(Task material begins)
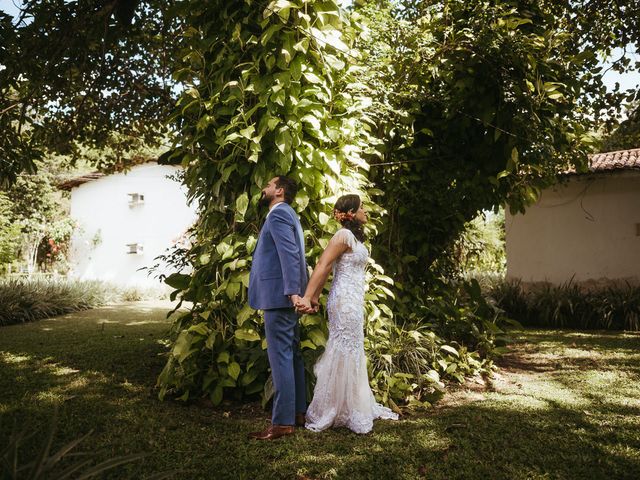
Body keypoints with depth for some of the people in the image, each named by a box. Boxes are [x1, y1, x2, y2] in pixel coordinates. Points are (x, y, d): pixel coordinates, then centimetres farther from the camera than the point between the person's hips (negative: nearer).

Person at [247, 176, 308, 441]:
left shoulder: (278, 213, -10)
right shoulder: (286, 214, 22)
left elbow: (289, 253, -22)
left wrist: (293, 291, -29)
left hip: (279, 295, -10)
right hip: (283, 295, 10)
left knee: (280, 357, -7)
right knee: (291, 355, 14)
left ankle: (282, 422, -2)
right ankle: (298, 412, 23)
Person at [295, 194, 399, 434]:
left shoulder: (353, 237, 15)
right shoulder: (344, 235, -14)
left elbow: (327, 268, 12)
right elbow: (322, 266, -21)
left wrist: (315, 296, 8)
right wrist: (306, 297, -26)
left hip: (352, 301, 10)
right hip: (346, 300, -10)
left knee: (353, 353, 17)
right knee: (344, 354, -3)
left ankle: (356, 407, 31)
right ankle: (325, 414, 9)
(Task material ends)
(Task material begins)
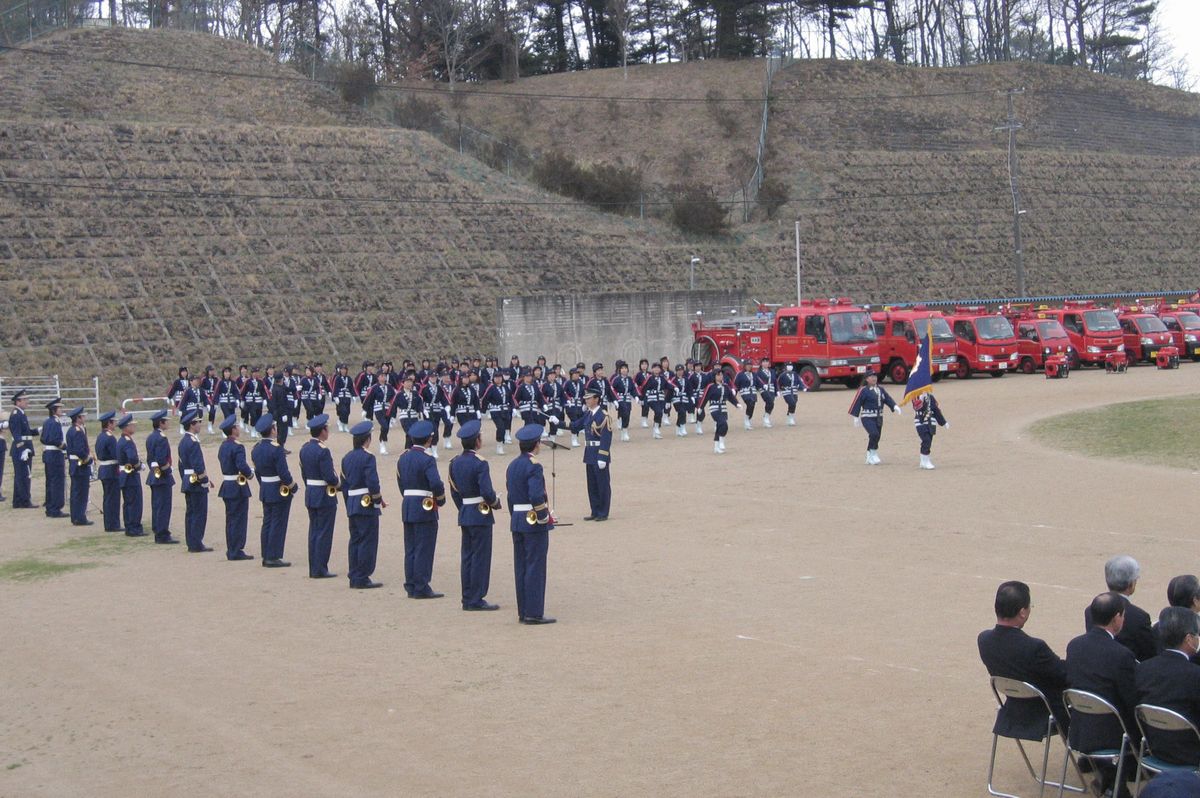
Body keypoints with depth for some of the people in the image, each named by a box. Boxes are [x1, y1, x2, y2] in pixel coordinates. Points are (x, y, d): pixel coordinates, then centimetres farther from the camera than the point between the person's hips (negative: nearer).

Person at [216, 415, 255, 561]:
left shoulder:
(Task material ends)
Pull out every line of the entries above that contains the string "right". Case counts, so match it only when the capitals are the same.

right shoulder: (286, 214, 22)
right hip: (283, 295, 10)
right knee: (291, 355, 14)
right ankle: (298, 412, 23)
right shoulder: (344, 235, -14)
right elbow: (322, 266, -21)
right wrist: (306, 297, -26)
right hip: (346, 300, -10)
right knee: (344, 354, -3)
right ankle: (325, 414, 9)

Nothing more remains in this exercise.